I've modified the torch-dataframe to return self
instead of void in order to achieve simple method chaining for a torch.class
. Unfortunately this seems to be causing havoc with memory issues:
th> require 'Dataframe'; df = torch.load('dataset_4_torch.t7')
[4.8434s]
th> b = df:create_subsets() -- Works
[0.7384s]
th> df:create_subsets() -- Fails even if called before the b = df:create_...
/home/max/tools/torch/install/bin/luajit: not enough memory
I've tried overwriting the default print that is called on all returned objects but it didn't help.

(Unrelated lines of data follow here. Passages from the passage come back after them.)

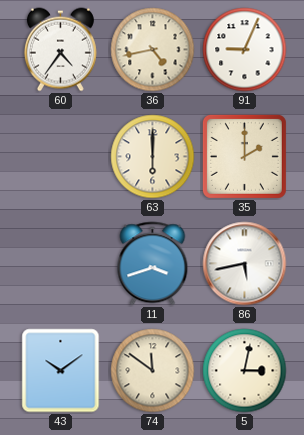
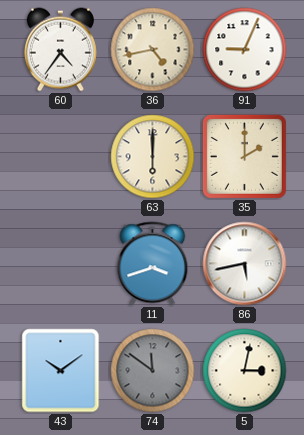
74 dial: cream -> grey
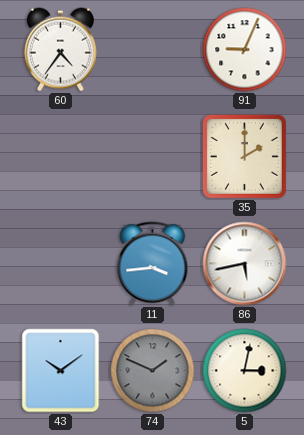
36: 4:43 -> none
63: 6:00 -> none
11: 3:42 -> 3:44
74: 11:51 -> 1:49
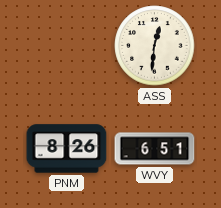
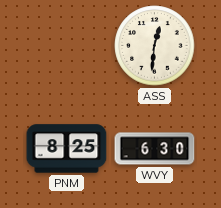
PNM: 8:26 -> 8:25
WVY: 6:51 -> 6:30
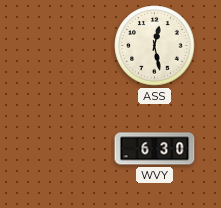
ASS: 12:31 -> 12:28
PNM: 8:25 -> none
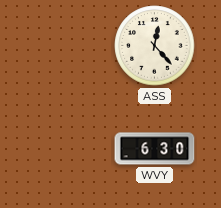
ASS: 12:28 -> 12:23
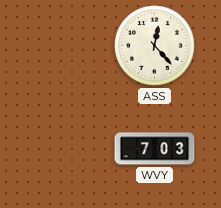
WVY: 6:30 -> 7:03
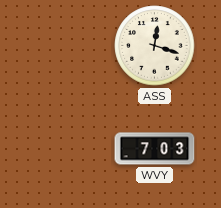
ASS: 12:23 -> 12:18
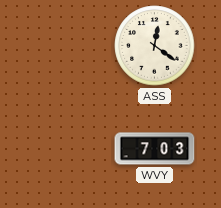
ASS: 12:18 -> 12:21
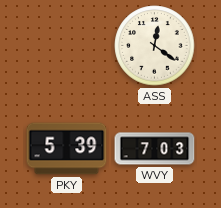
PKY: none -> 5:39
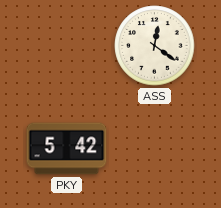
PKY: 5:39 -> 5:42
WVY: 7:03 -> none
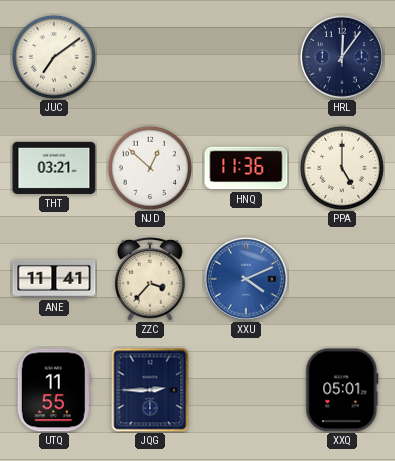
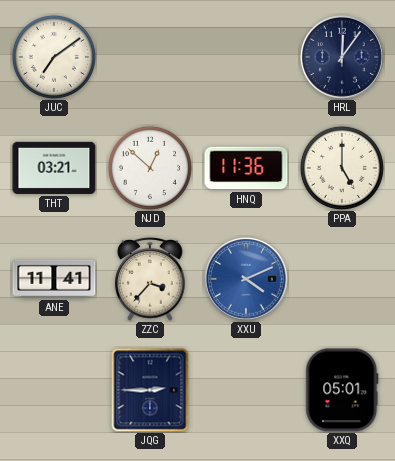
UTQ: 11:55 -> none
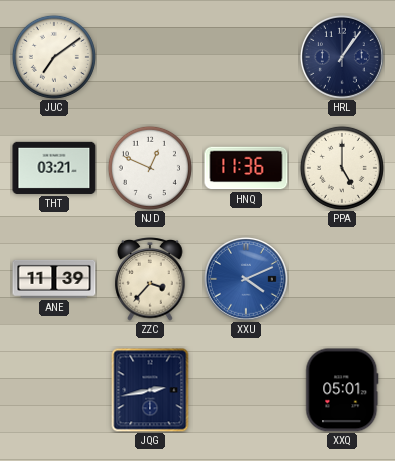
HRL: 12:06 -> 1:06
NJD: 12:52 -> 12:49
ANE: 11:41 -> 11:39
JQG: 2:45 -> 2:43
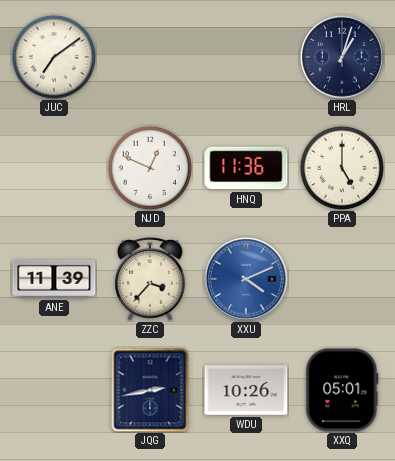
HRL: 1:06 -> 1:03
THT: 03:21 -> none
WDU: none -> 10:26
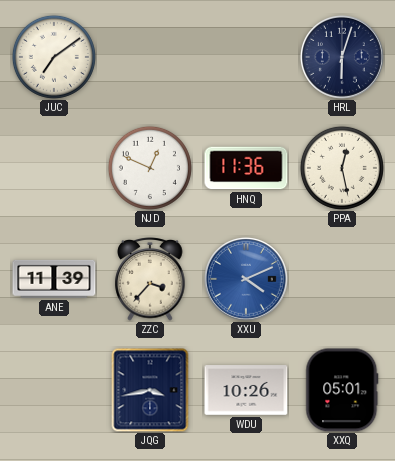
HRL: 1:03 -> 6:03
PPA: 5:00 -> 12:28
JQG: 2:43 -> 3:43
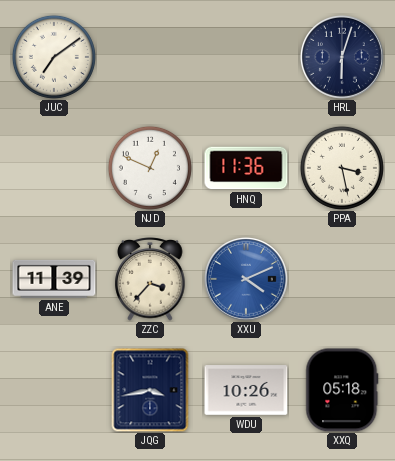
PPA: 12:28 -> 3:28
XXQ: 05:01 -> 05:18
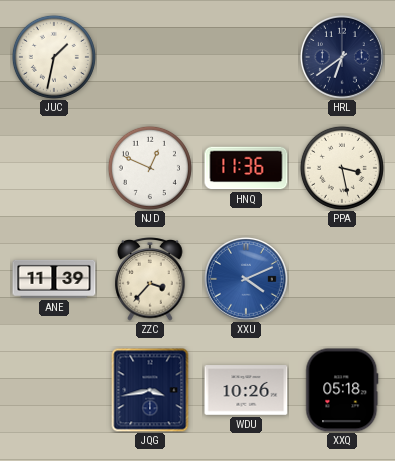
JUC: 7:09 -> 1:32
HRL: 6:03 -> 6:39
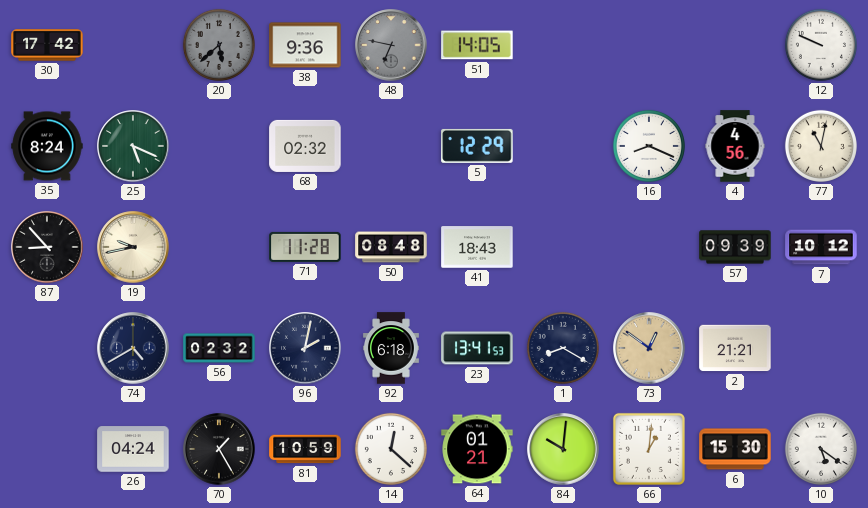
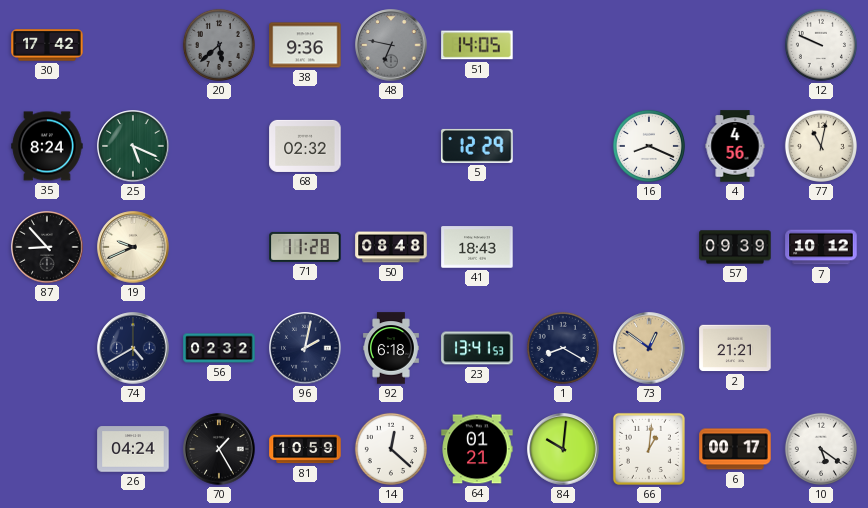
19: 9:43 -> 9:41
6: 15:30 -> 00:17
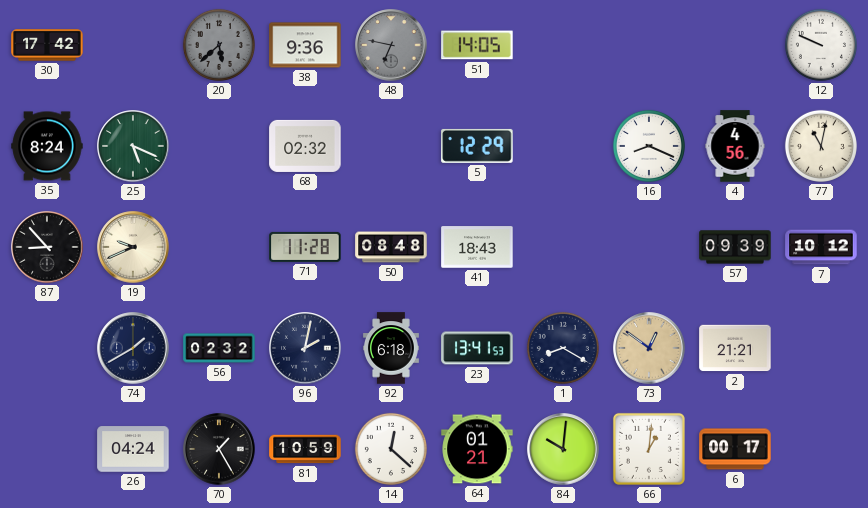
74: 4:40 -> 1:40
10: 5:21 -> none
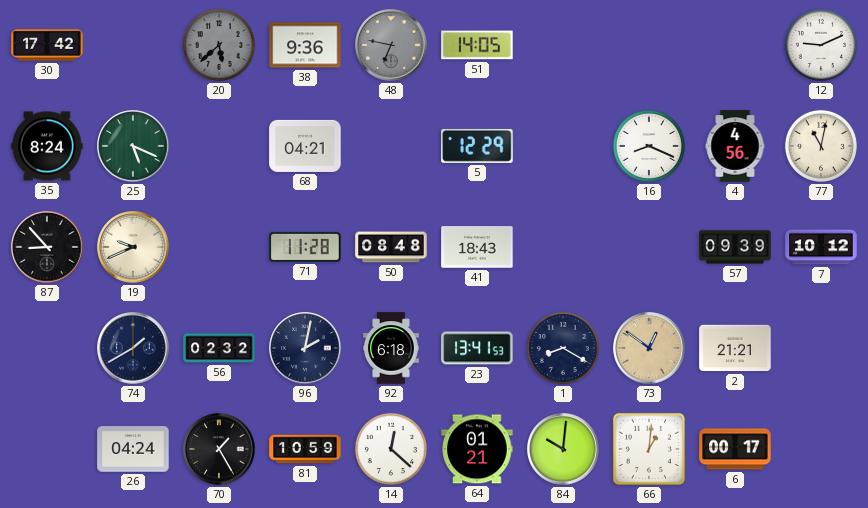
12: 9:49 -> 9:11
68: 02:32 -> 04:21
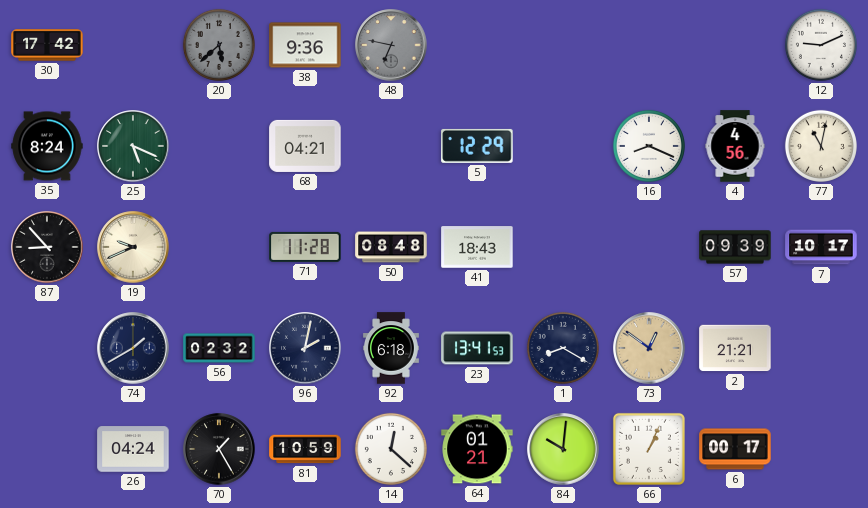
51: 14:05 -> none
7: 10:12 -> 10:17
66: 1:01 -> 1:04
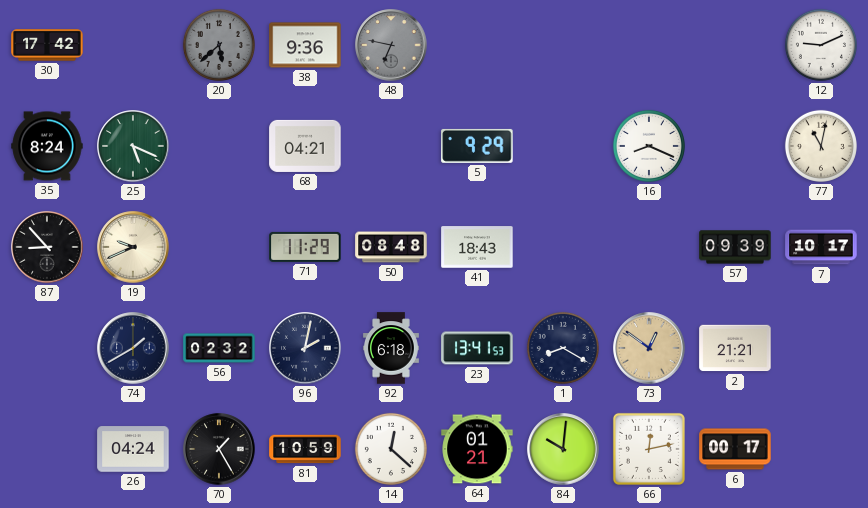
5: 12:29 -> 9:29
4: 4:56 -> none
71: 11:28 -> 11:29
66: 1:04 -> 12:13
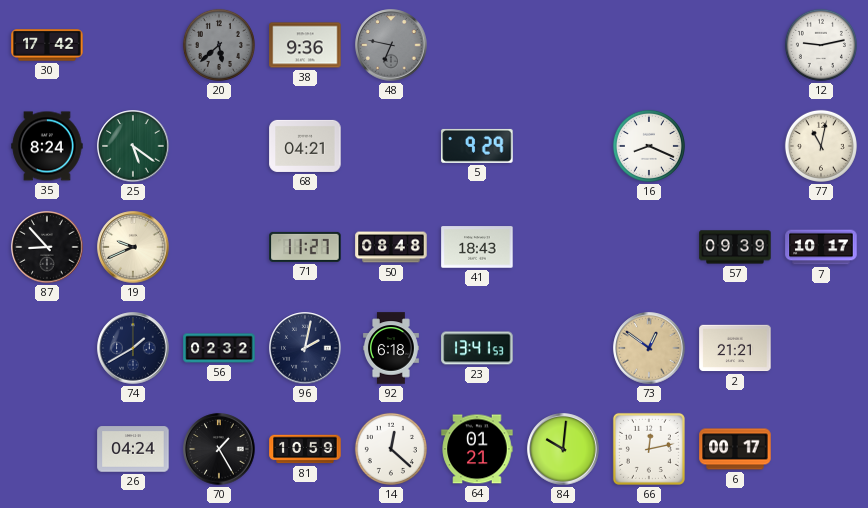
12: 9:11 -> 9:13
25: 5:19 -> 5:21
71: 11:29 -> 11:27
1: 8:20 -> none
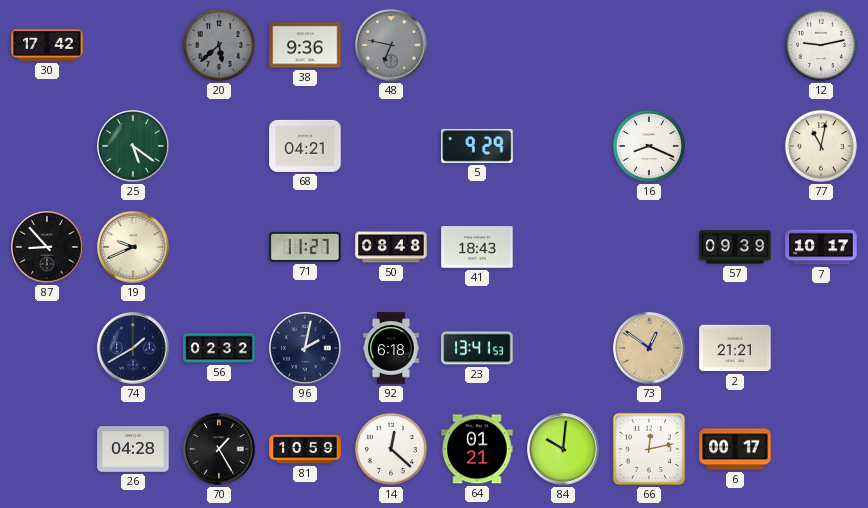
35: 8:24 -> none
26: 04:24 -> 04:28
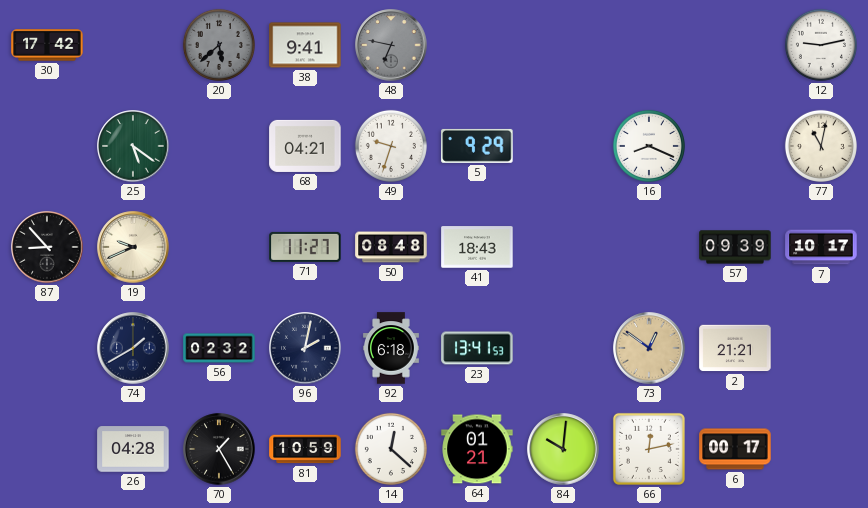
38: 9:36 -> 9:41
49: none -> 9:33
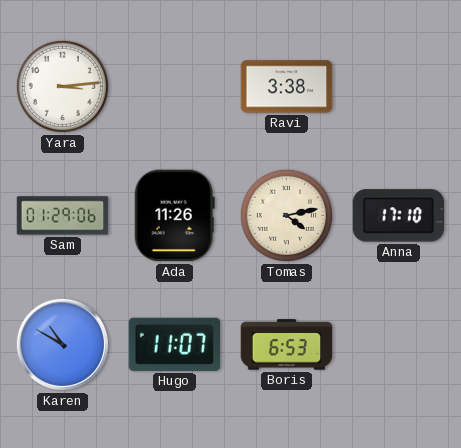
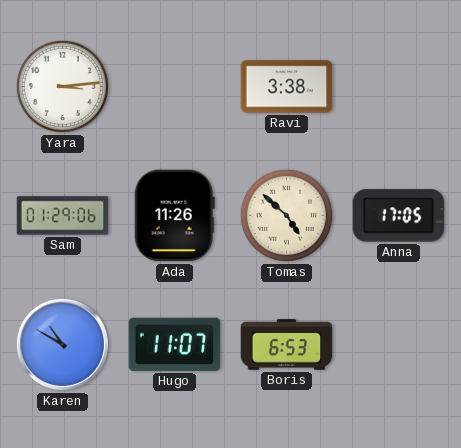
Tomas: 4:13 -> 4:52
Anna: 17:10 -> 17:05
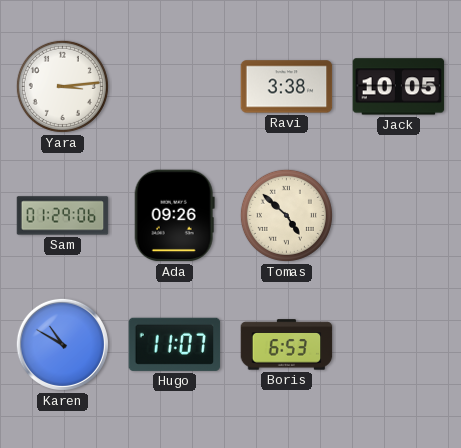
Jack: none -> 10:05
Ada: 11:26 -> 09:26
Anna: 17:05 -> none
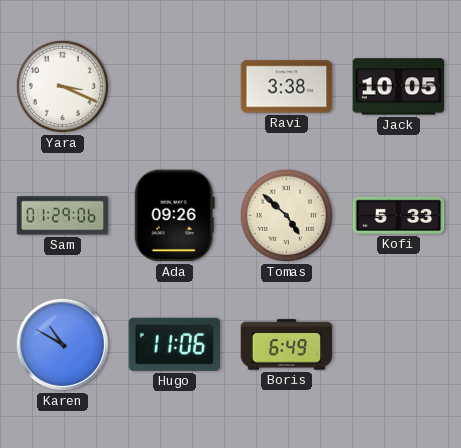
Yara: 3:14 -> 3:19
Kofi: none -> 5:33
Hugo: 11:07 -> 11:06
Boris: 6:53 -> 6:49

Here's some memory profiling:
th> collectgarbage("count")
1836.24609375
[0.0002s]
th> require 'Dataframe'; df = torch.load('dataset_4_torch.t7')
[4.6875s]
th> collectgarbage("count")
59659.619140625
[0.0003s]
th> b = df:create_subsets()
[0.7571s]
th> collectgarbage("count")
62303.567382812
[0.0001s]
th> df:create_subsets()
/home/max/tools/torch/install/bin/luajit: not enough memory
If this problem is to hard then I would appreciate an example of how to properly apply the method chaining patterns for a torch.class.
Thanks for helping me out. It turns out that I put in an assertion and in the error message I added at some point a tostring of the entire column. This worked in our testing environment but in a real dataset a massive string was generated and hence the memory issue.